Holden’s life is one big cope for having a jewish dad who didn’t love him and his trials between his IQ and the identity that he can’t seem to find.

>> No.14654120

>>14650314
I have a good reason, I do what I want

>> No.14654126

>>14654120
What attracts you to Simon Magus in particular?

>> No.14654134

>>14652967
dude, unironically: I'm sorry you are poor.

>> No.14654136

>>14654120
We do what we want, and we tell you you’re a nigger AND a faggot. Dilate

>> No.14654170

>>14654136
Projecting is a very unhealthy mental activity anon, it's sad you're black and a homosexual but you must transcend the flesh

>> No.14654180

>>14654126
By tradition he founded one of the early gnostic sects and I have an interest in church history but particularly as regards sects that were considered heretical.

>> No.14654182

I was led by friends to believe that, at some point, Holden would start “catching” children from the fields and become a serial killer. Talk about one of the biggest disappointments of my literary life.
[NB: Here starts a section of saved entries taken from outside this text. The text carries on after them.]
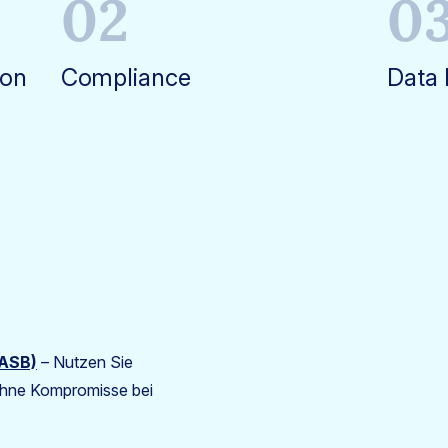
02
0
von
Compliance
Data 
CASB)
– Nutzen Sie
hne Kompromisse bei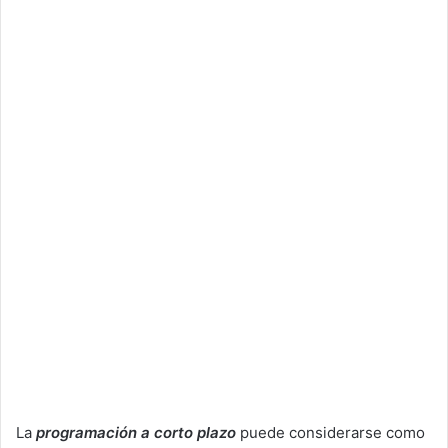
e
m
a
i
l
La
programación a corto plazo
puede considerarse como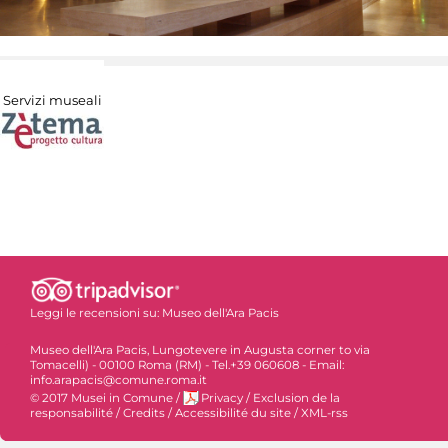
Servizi museali
Leggi le recensioni su:
Museo dell'Ara Pacis
Museo dell'Ara Pacis, Lungotevere in Augusta corner to via
Tomacelli) - 00100 Roma (RM) - Tel.+39 060608 - Email:
info.arapacis@comune.roma.it
© 2017 Musei in Comune
/
Privacy
/
Exclusion de la
responsabilité
/
Credits
/
Accessibilité du site
/
XML-rss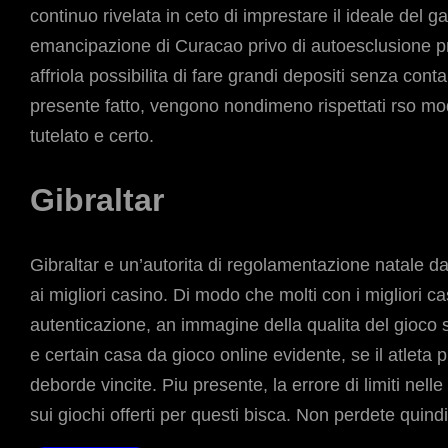
continuo rivelata in ceto di imprestare il ideale del g
emancipazione di Curacao privo di autoesclusione pr
affriola possibilita di fare grandi depositi senza conta
presente fatto, vengono nondimeno rispettati rso mode
tutelato e certo.
Gibraltar
Gibraltar e un’autorita di regolamentazione natale d
ai migliori casino. Di modo che molti con i migliori 
autenticazione, an immagine della qualita del gioco 
e certain casa da gioco online evidente, se il atleta 
deborde vincite. Piu presente, la errore di limiti n
sui giochi offerti per questi bisca. Non perdete quindi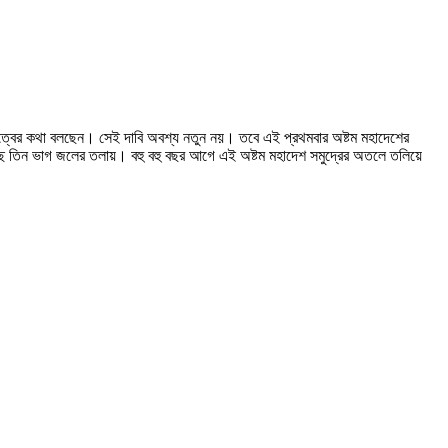
ত্বের কথা বলছেন। সেই দাবি অবশ্য নতুন নয়। তবে এই প্রথমবার অষ্টম মহাদেশের
ছে তিন ভাগ জলের তলায়। বহু বহু বছর আগে এই অষ্টম মহাদেশ সমুদ্রের অতলে তলিয়ে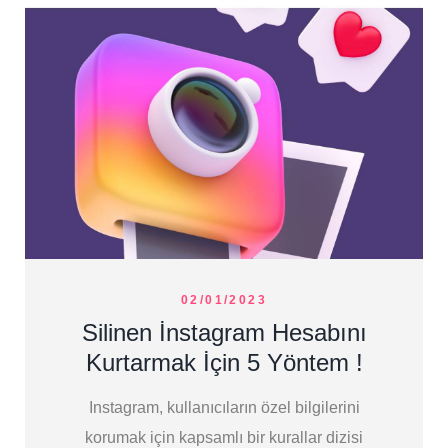
02/01/2023
Silinen İnstagram Hesabını
Kurtarmak İçin 5 Yöntem !
Instagram, kullanıcıların özel bilgilerini
korumak için kapsamlı bir kurallar dizisi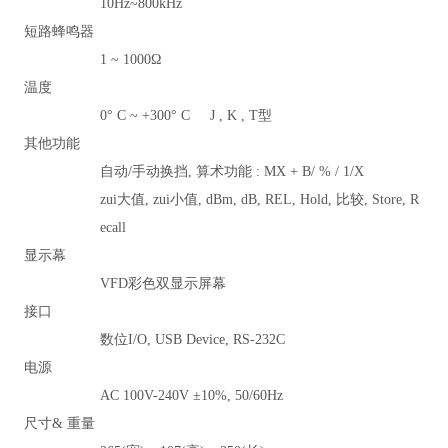
10Hz~800kHz
短路蜂鸣器
1 ~ 1000
Ω
温度
0
° C ~ +300° C J , K , T型
其他功能
自动/手动换挡, 算术功能 : MX + B/ % / 1/X
zui大值, zui小值, dBm, dB, REL, Hold, 比较, Store, R
ecall
显示幕
VFD
彩色双显示屏幕
接口
数位I/O, USB Device, RS-232C
电源
AC 100V-240V
±10%, 50/60Hz
尺寸& 重量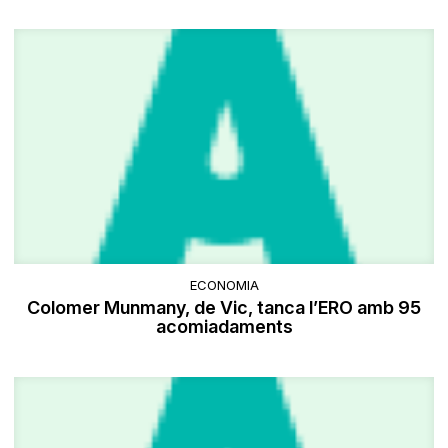
ECONOMIA
Colomer Munmany, de Vic, tanca l’ERO amb 95
acomiadaments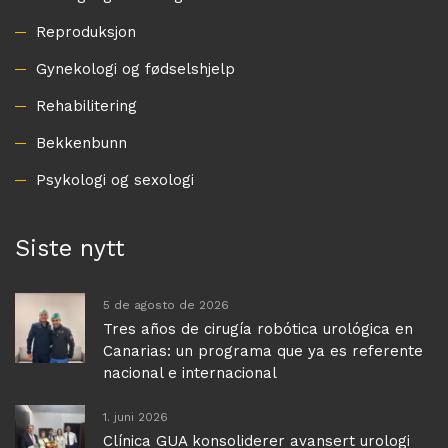
Reproduksjon
Gynekologi og fødselshjelp
Rehabilitering
Bekkenbunn
Psykologi og sexologi
Siste nytt
5 de agosto de 2026
Tres años de cirugía robótica urológica en
Canarias: un programa que ya es referente
nacional e internacional
1. juni 2026
Clínica GUA konsoliderer avansert urologi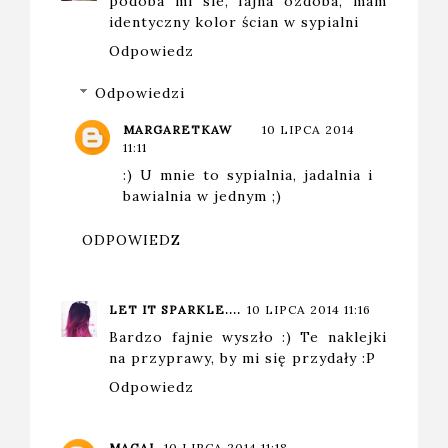
podoba mi sie, fajna ozdoba, mam
identyczny kolor ścian w sypialni
Odpowiedz
Odpowiedzi
MARGARETKAW
10 LIPCA 2014
11:11
:) U mnie to sypialnia, jadalnia i
bawialnia w jednym ;)
ODPOWIEDZ
LET IT SPARKLE....
10 LIPCA 2014 11:16
Bardzo fajnie wyszło :) Te naklejki
na przyprawy, by mi się przydały :P
Odpowiedz
MAGAL
10 LIPCA 2014 11:18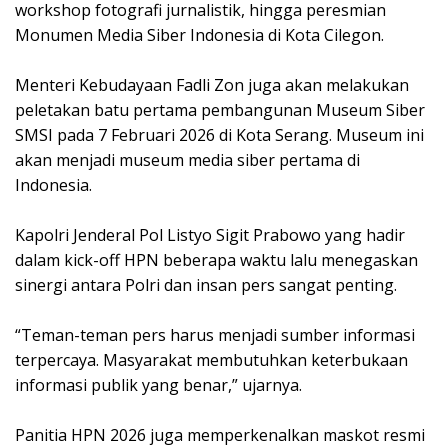
workshop fotografi jurnalistik, hingga peresmian
Monumen Media Siber Indonesia di Kota Cilegon.
Menteri Kebudayaan Fadli Zon juga akan melakukan
peletakan batu pertama pembangunan Museum Siber
SMSI pada 7 Februari 2026 di Kota Serang. Museum ini
akan menjadi museum media siber pertama di
Indonesia.
Kapolri Jenderal Pol Listyo Sigit Prabowo yang hadir
dalam kick-off HPN beberapa waktu lalu menegaskan
sinergi antara Polri dan insan pers sangat penting.
“Teman-teman pers harus menjadi sumber informasi
terpercaya. Masyarakat membutuhkan keterbukaan
informasi publik yang benar,” ujarnya.
Panitia HPN 2026 juga memperkenalkan maskot resmi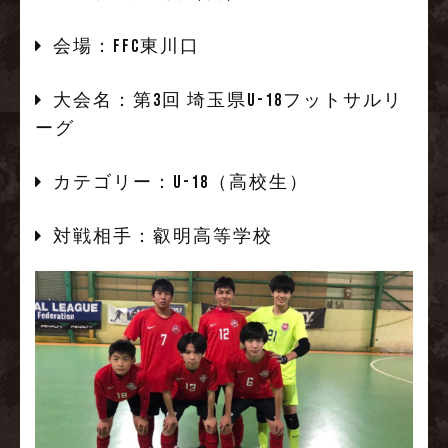
会場：FFC東川口
大会名：第3回 埼玉県U-18フットサルリ
ーグ
カテゴリー：U-18（高校生）
対戦相手：叡明高等学校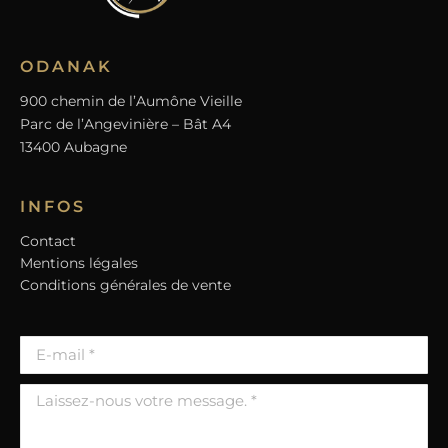
ODANAK
900 chemin de l’Aumône Vieille
Parc de l’Angevinière – Bât A4
13400 Aubagne
INFOS
Contact
Mentions légales
Conditions générales de vente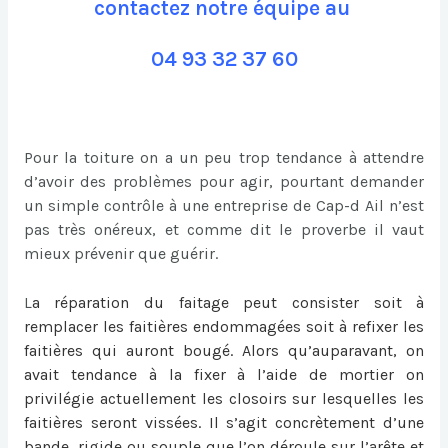
contactez notre équipe au
04 93 32 37 60
Pour la toiture on a un peu trop tendance à attendre
d’avoir des problèmes pour agir, pourtant demander
un simple contrôle à une entreprise de Cap-d Ail n’est
pas très onéreux, et comme dit le proverbe il vaut
mieux prévenir que guérir.
L
a
réparation du faitage
peut consister soit à
remplacer les faitières endommagées soit à refixer les
faitières qui auront bougé. Alors qu’auparavant, on
avait tendance à la fixer à l’aide de mortier on
privilégie actuellement les closoirs sur lesquelles les
faitières seront vissées. Il s’agit concrètement d’une
bande, rigide ou souple que l’on déroule sur l’arête et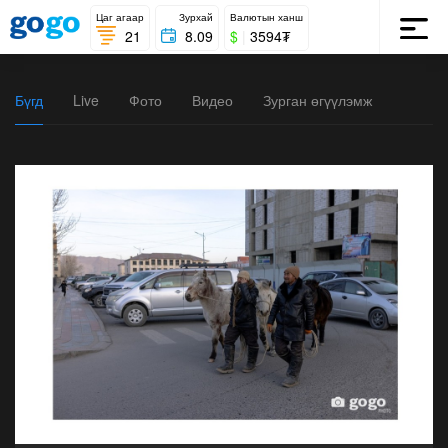
Цаг агаар
Зурхай
Валютын ханш
21
8.09
$
|
3594₮
Бүгд
Live
Фото
Видео
Зурган өгүүлэмж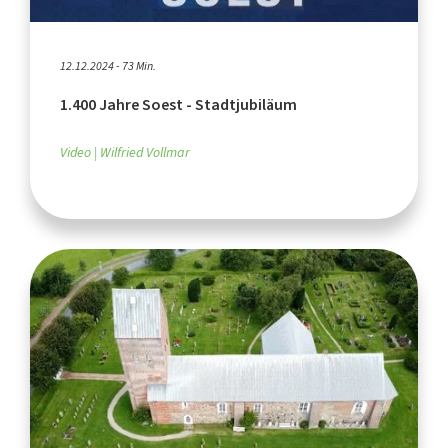
12.12.2024 - 73 Min.
1.400 Jahre Soest - Stadtjubiläum
Video
Wilfried Vollmar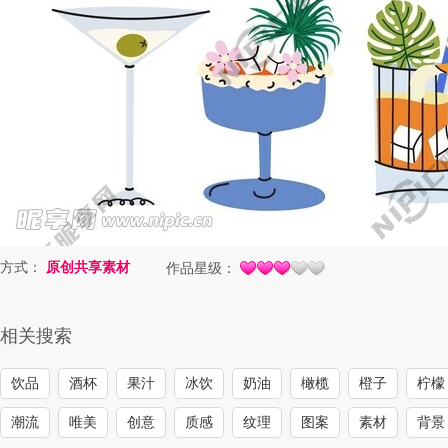
方式：
原创共享素材
作品星级：
相关搜索
饮品
酒杯
果汁
冰饮
奶油
橄榄
橙子
柠檬
潮流
唯美
创意
质感
纹理
图案
素材
背景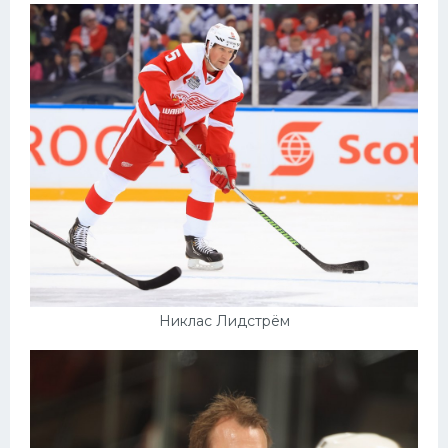
Никлас Лидстрём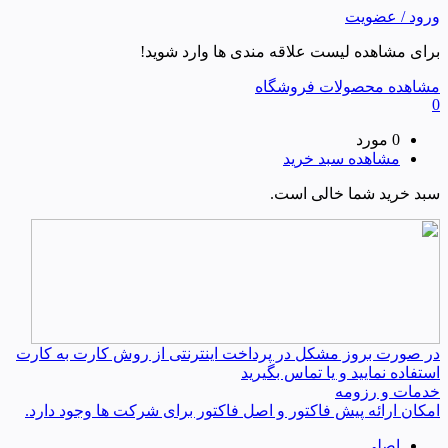
ورود / عضویت
برای مشاهده لیست علاقه مندی ها وارد شوید!
مشاهده محصولات فروشگاه
0
0 مورد
مشاهده سبد خرید
سبد خرید شما خالی است.
در صورت بروز مشکل در پرداخت اینترنتی از روش کارت به کارت
استفاده نمایید و یا تماس بگیرید
خدمات و رزومه
امکان ارائه پیش فاکتور و اصل فاکتور برای شرکت ها وجود دارد.
اصلی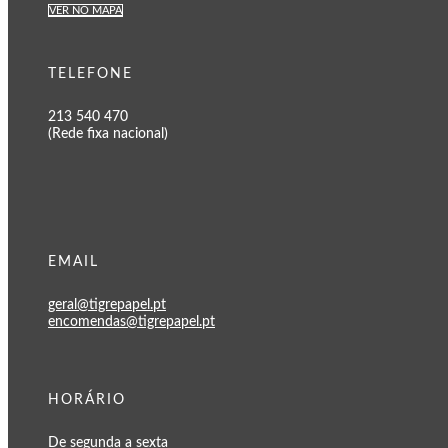
VER NO MAPA
TELEFONE
213 540 470
(Rede fixa nacional)
EMAIL
geral@tigrepapel.pt
encomendas@tigrepapel.pt
HORÁRIO
De segunda a sexta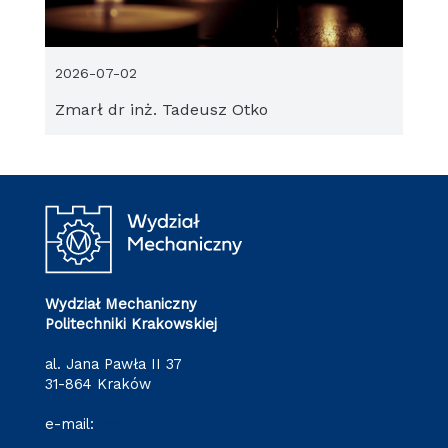
2026-07-02
Zmarł dr inż. Tadeusz Otko
Wydział Mechaniczny
Politechniki Krakowskiej
al. Jana Pawła II 37
31-864 Kraków
e-mail:
wm@pk.edu.pl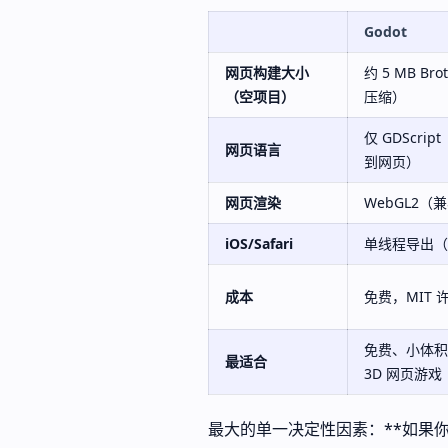
Godot
网页构建大小
约 5 MB Bro
（空项目）
压缩）
仅 GDScri
网页语言
到网页）
网页渲染
WebGL2（
iOS/Safari
单线程导出（
成本
免费，MIT
免费、小体积
最适合
3D 网页游戏
最大的单一决定性因素：**如果你的游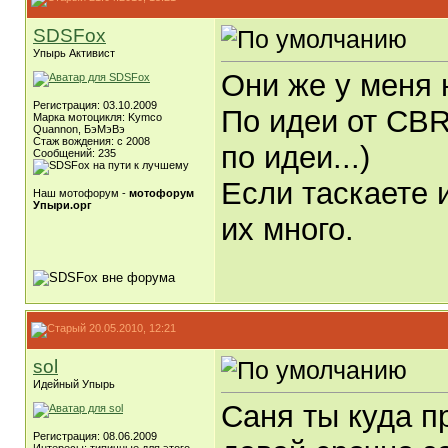
SDSFox
Упырь Активист
Они же у меня н
Регистрация: 03.10.2009
По идеи от CBR
Марка мотоцикля: Kymco
Quannon, БэМэВэ
Стаж вождения: c 2008
по идеи...)
Сообщений: 235
Если таскаете 
Наш мотофорум -
мотофорум
Упыри.орг
их много.
20.05.2010, 12:21
sol
Идейный Упырь
Саня ты куда п
Регистрация: 08.06.2009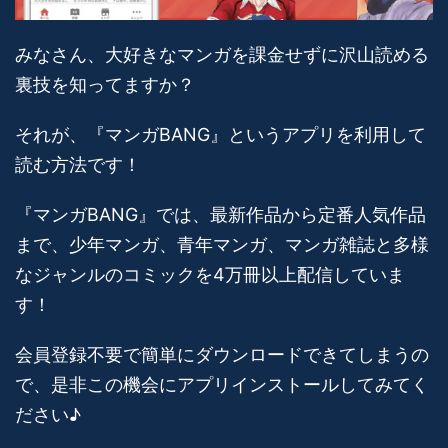
みなさん、大好きなマンガを課金せずに沢山読める
裏技を知ってますか？
それが、『マンガBANG』というアプリを利用して
読む方法です！
『マンガBANG』では、最新作品から定番人気作品
まで、少年マンガ、青年マンガ、マンガ雑誌と多様
なジャンルのコミックを4万冊以上配信していま
す！
会員登録不要で簡単にダウンロードできてしまうの
で、是非この機会にアプリインストールしてみてく
ださい♪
This book was such a waste of fucking time. And to think that anybody considers this crap an “American Classic”! Utter rubbish.

>> No.14654272

>>14650207
Nothing in this post is correct

>> No.14654475

>>14654182
Dude that would be sick

>> No.14654500

>>14654134
I’m actually unimaginably wealthy. Thanks tho

>> No.14654607

>>14654500
wealthy in spirit. You have the right attitude. at the end of the day, that's all that matters.

>> No.14654663

>>14654607
Jajajaja :^)

>> No.14654746

>>14654180
That's basically a nonanswer, I'd already assumed all that more or less. What is it more specifically?